**Dataset section**
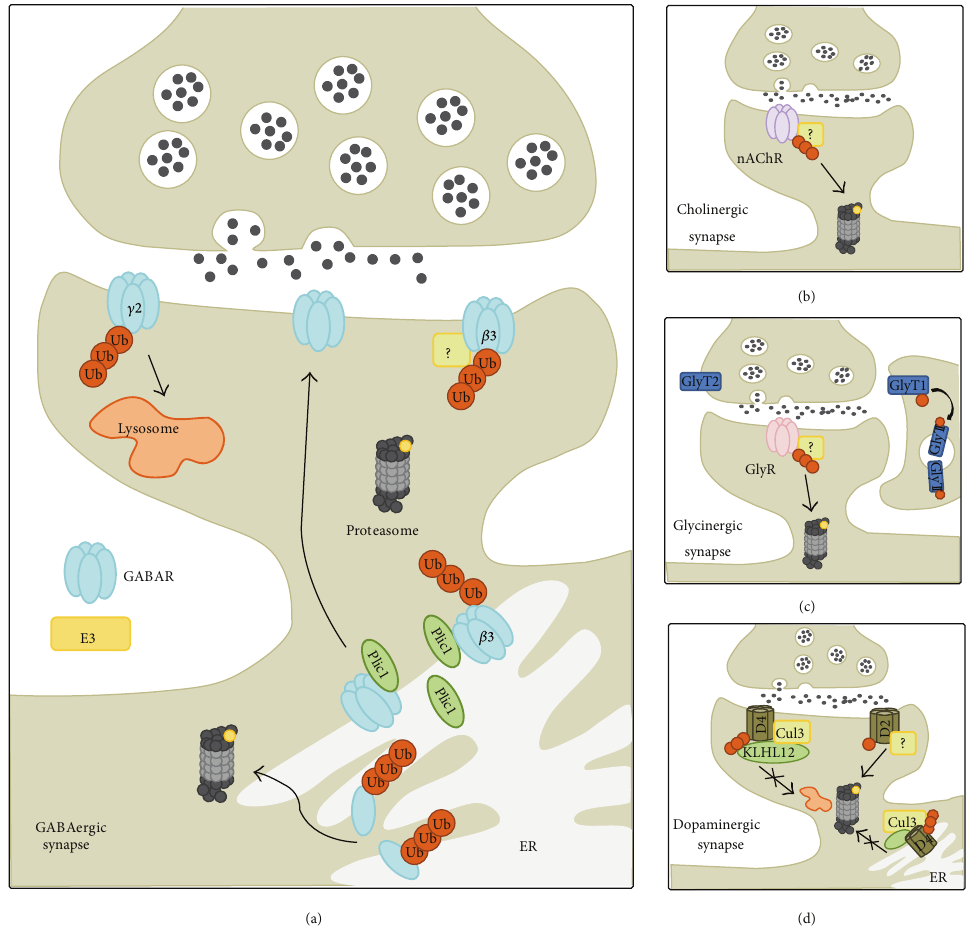
Figure 4: (a) GABAergic ubiquitination. The specific E3 ligase for GABARs has not been identified, although the ubiquitin-like protein Plic- 1, which does not function for ubiquitination, directly interacts with GABA A Rs to affect insertion. It stabilizes polyubiquitinated GABA A Rs in the ER to limit ERAD and promote GABA A R surface expression. Unassembled GABAR subunits in the ER are usually ubiquitinated and targeted to the proteasome. Although the proteasome plays a large role in GABA A R trafficking, the lysosome also mediates GABA A R degradation by ubiquitinating a motif in intracellular domain of the 𝛾 2 subunit. (b) Cholinergic synapses. In the cholinergic synapse, the E3 ligases remain unidentified although it is known that ubiquitination of the 𝛼 3, 𝛽 2, and 𝛽 4 nAChR subunits is required for degradation. (c) Glycinergic synapses. In glycinergic synapses, extensive ubiquitination to the 𝛼 1 subunit of GlyR prior to internalization has been observed in Xenopus oocytes though this has not been repeated in a mammalian system. However, it has recently been shown that the glycine transporter GLYT1 1b subunit undergoes ubiquitination at lysine 619, causing rapid endocytosis. (d) Dopaminergic synapses. In dopaminergic synapses, KLHL12 acts as an adaptor to the E3 ligase Cul3 to promote polyubiquitination of both immature ER-associated and mature membrane- associated forms of the D4 receptor though there is apparently neither proteasomal nor lysosomal degradation observed. The D2 receptor subtype is known to be monoubiquitinated, although possible polyubiquitinated forms may also exist. An E3 ligase has yet to be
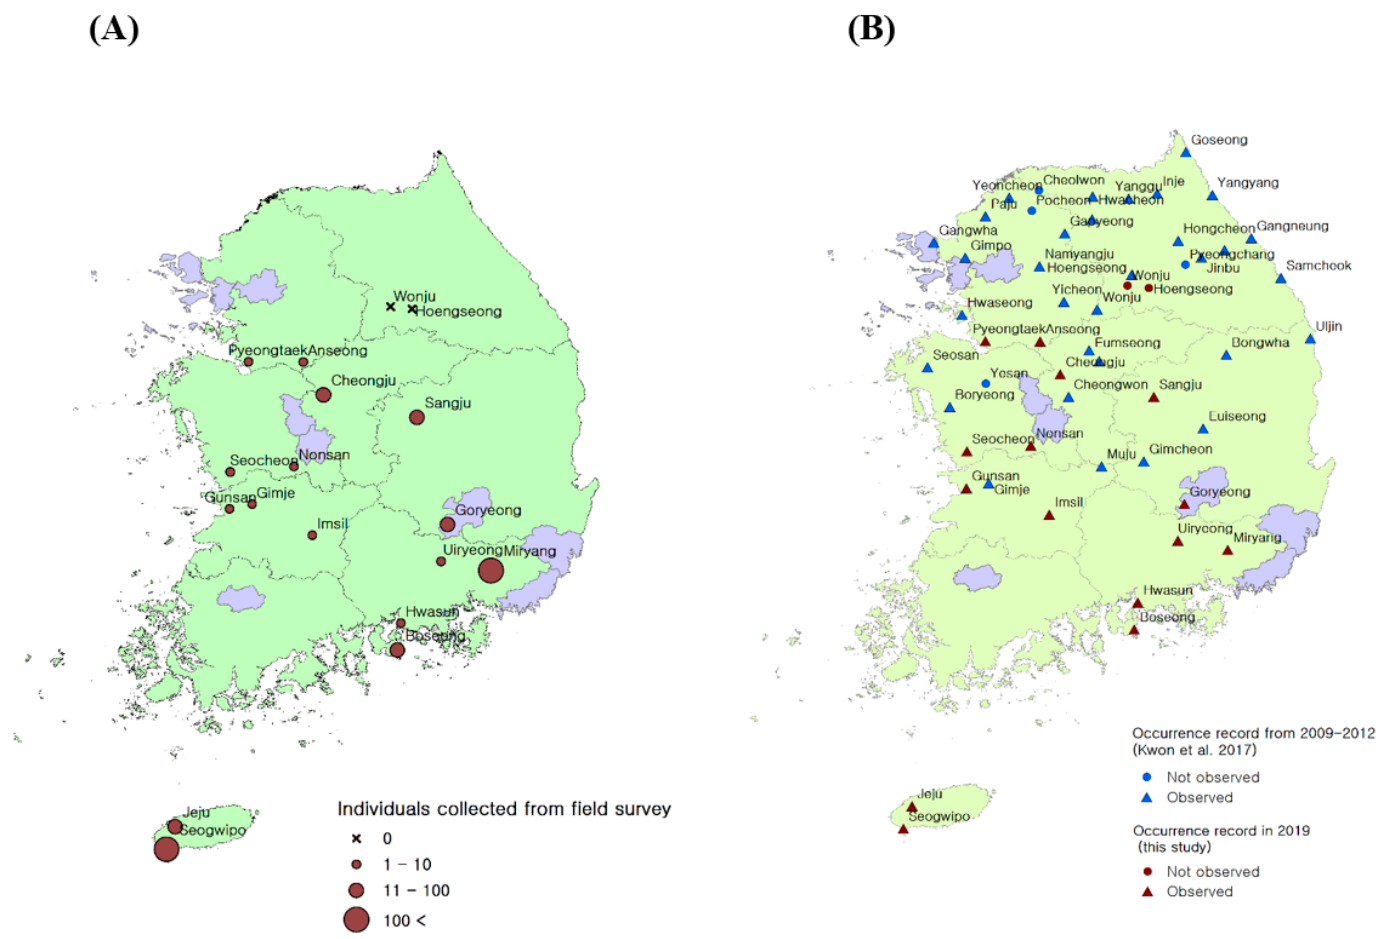
Figure 1. Field survey areas with the number of collected potato tuber moths ( A ), and the combined occurrence record of potato tuber moths in South Korea ( B ).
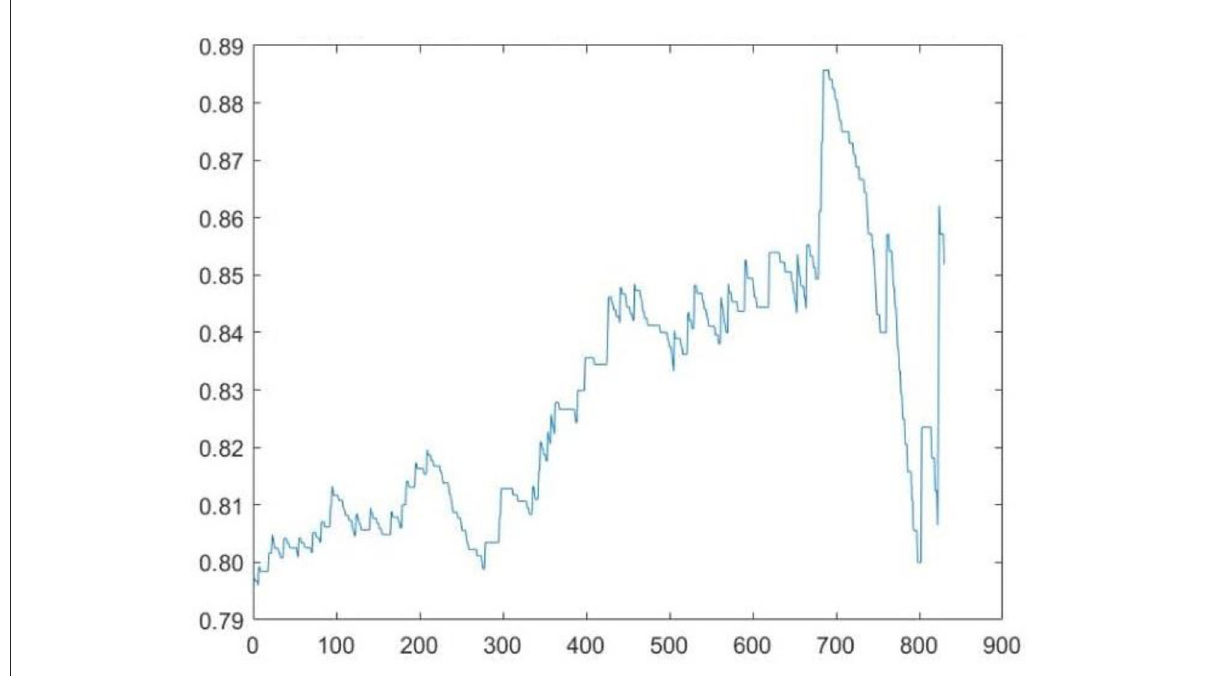
FIGURE1 A dynamic diagram of upper- tail-dependence coefficients statistics.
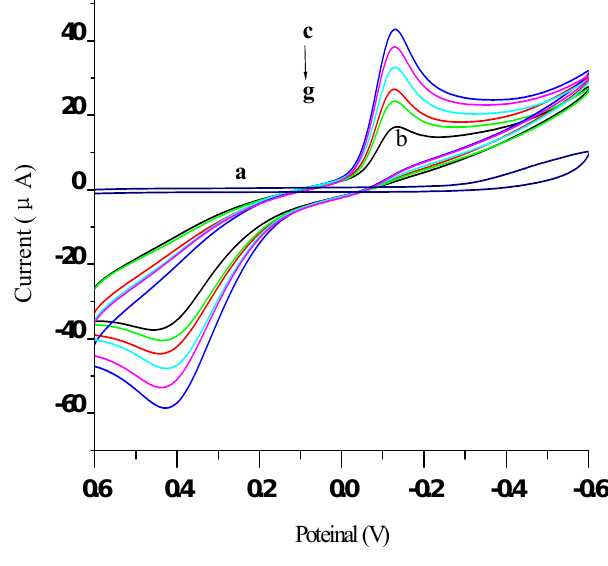
Figure 5. CVs of different modified electrodes measured in: ( a ) 0.01 mol/L PBS containing 0.1 mol/L KCl (pH 7.4); when added 5 mmol/L HQ: ( b ) Bare GE; ( c ) AuNPs/GE; ( d ) Thiolated protein G/AuNPs/GE; ( e ) AFP Ab1/thiolated protein G/AuNPs/GE; ( f ) BSA/AFP Ab1/thiolated protein G/AuNPs/GE; ( g ) AFP antigen/AFP Ab1/thiolated protein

**Activity**
Beginning with the line that contains "FIGURE1 A dynamic" and ending with the last line of the data, restate each line word for word. Exclude the pictures.

**Output**
FIGURE1 A dynamic diagram of upper- tail-dependence coefficients statistics.
Figure 5. CVs of different modified electrodes measured in: ( a ) 0.01 mol/L PBS containing 0.1 mol/L KCl (pH 7.4); when added 5 mmol/L HQ: ( b ) Bare GE; ( c ) AuNPs/GE; ( d ) Thiolated protein G/AuNPs/GE; ( e ) AFP Ab1/thiolated protein G/AuNPs/GE; ( f ) BSA/AFP Ab1/thiolated protein G/AuNPs/GE; ( g ) AFP antigen/AFP Ab1/thiolated protein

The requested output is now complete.